== Segment start ==

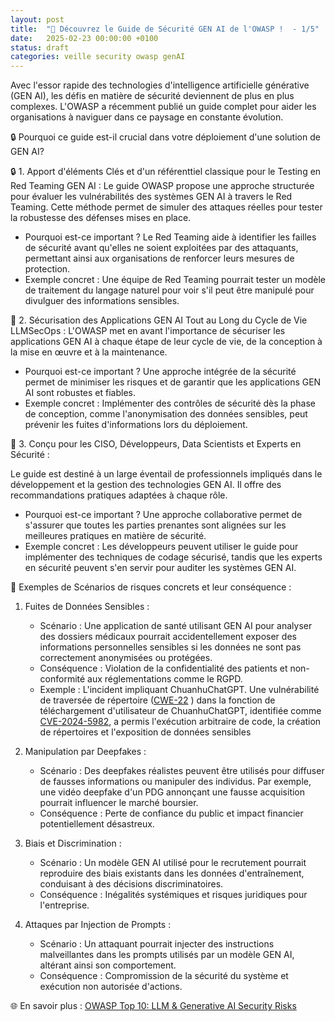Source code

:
 ```yaml
---
layout: post
title:  "🚀 Découvrez le Guide de Sécurité GEN AI de l'OWASP !  - 1/5"
date:   2025-02-23 00:00:00 +0100
status: draft
categories: veille security owasp genAI
---
```



Avec l'essor rapide des technologies d'intelligence artificielle générative (GEN AI), les défis en matière de sécurité deviennent de plus en plus complexes. 
L'OWASP a récemment publié un guide complet pour aider les organisations à naviguer dans ce paysage en constante évolution.

🔒 Pourquoi ce guide est-il crucial dans votre déploiement d'une solution de GEN AI?

🔒 1. Apport d'éléments Clés et d'un référenttiel classique pour le Testing en Red Teaming GEN AI :
Le guide OWASP propose une approche structurée pour évaluer les vulnérabilités des systèmes GEN AI à travers le Red Teaming. Cette méthode permet de 
simuler des attaques réelles pour tester la robustesse des défenses mises en place.

- Pourquoi est-ce important ? Le Red Teaming aide à identifier les failles de sécurité avant qu'elles ne soient exploitées par des attaquants, permettant 
ainsi aux organisations de renforcer leurs mesures de protection.
- Exemple concret : Une équipe de Red Teaming pourrait tester un modèle de traitement du langage naturel pour voir s'il peut être manipulé pour divulguer 
des informations sensibles.



🔄 2. Sécurisation des Applications GEN AI Tout au Long du Cycle de Vie LLMSecOps :
L'OWASP met en avant l'importance de sécuriser les applications GEN AI à chaque étape de leur cycle de vie, de la conception à la mise en œuvre et à la 
maintenance.

- Pourquoi est-ce important ? Une approche intégrée de la sécurité permet de minimiser les risques et de garantir que les applications GEN AI sont 
robustes et fiables.
- Exemple concret : Implémenter des contrôles de sécurité dès la phase de conception, comme l'anonymisation des données sensibles, peut prévenir les 
fuites d'informations lors du déploiement.

👥 3. Conçu pour les  CISO, Développeurs, Data Scientists et Experts en Sécurité :

Le guide est destiné à un large éventail de professionnels impliqués dans le développement et la gestion des technologies GEN AI. Il offre des 
recommandations pratiques adaptées à chaque rôle.

- Pourquoi est-ce important ? Une approche collaborative permet de s'assurer que toutes les parties prenantes sont alignées sur les meilleures pratiques 
en matière de sécurité.
- Exemple concret : Les développeurs peuvent utiliser le guide pour implémenter des techniques de codage sécurisé, tandis que les experts en sécurité 
peuvent s'en servir pour auditer les systèmes GEN AI. 


🚨 Exemples de Scénarios de risques concrets et leur conséquence :

1. Fuites de Données Sensibles :
	- Scénario : Une application de santé utilisant GEN AI pour analyser des dossiers médicaux pourrait accidentellement exposer des informations personnelles sensibles si les données ne sont pas correctement anonymisées ou protégées.
	- Conséquence : Violation de la confidentialité des patients et non-conformité aux réglementations comme le RGPD.
	- Exemple : L'incident impliquant ChuanhuChatGPT. Une vulnérabilité de traversée de répertoire ([CWE-22](https://www.cvedetails.com/cwe-details/22/Improper-Limitation-of-a-Pathname-to-a-Restricted-Directory-.html) ) dans la fonction de téléchargement d'utilisateur de 
	ChuanhuChatGPT, identifiée comme [CVE-2024-5982](https://www.cvedetails.com/cve/CVE-2024-5982/), a permis l'exécution arbitraire de code, la création de répertoires et l'exposition de données 
	sensibles 

2. Manipulation par Deepfakes :
	- Scénario : Des deepfakes réalistes peuvent être utilisés pour diffuser de fausses informations ou manipuler des individus. Par exemple, une vidéo deepfake d'un PDG annonçant une fausse acquisition pourrait influencer le marché boursier.
	- Conséquence : Perte de confiance du public et impact financier potentiellement désastreux.
3. Biais et Discrimination :
	- Scénario : Un modèle GEN AI utilisé pour le recrutement pourrait reproduire des biais existants dans les données d'entraînement, conduisant à des décisions discriminatoires.
	- Conséquence : Inégalités systémiques et risques juridiques pour l'entreprise.
4. Attaques par Injection de Prompts :
	- Scénario : Un attaquant pourrait injecter des instructions malveillantes dans les prompts utilisés par un modèle GEN AI, altérant ainsi son comportement.
	- Conséquence : Compromission de la sécurité du système et exécution non autorisée d'actions.

🌐 En savoir plus : [OWASP Top 10: LLM & Generative AI Security Risks](https://genaisecurityproject.com/llm-top-10/)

== Segment end ==

_Task requirements:_
Above are the records; repeat their lines from the first through the line containing "Avec l'essor rapide", and leave out each picture.

_Response area:_
Source code

:
 ```yaml
---
layout: post
title:  "🚀 Découvrez le Guide de Sécurité GEN AI de l'OWASP !  - 1/5"
date:   2025-02-23 00:00:00 +0100
status: draft
categories: veille security owasp genAI
---
```



Avec l'essor rapide des technologies d'intelligence artificielle générative (GEN AI), les défis en matière de sécurité deviennent de plus en plus complexes. 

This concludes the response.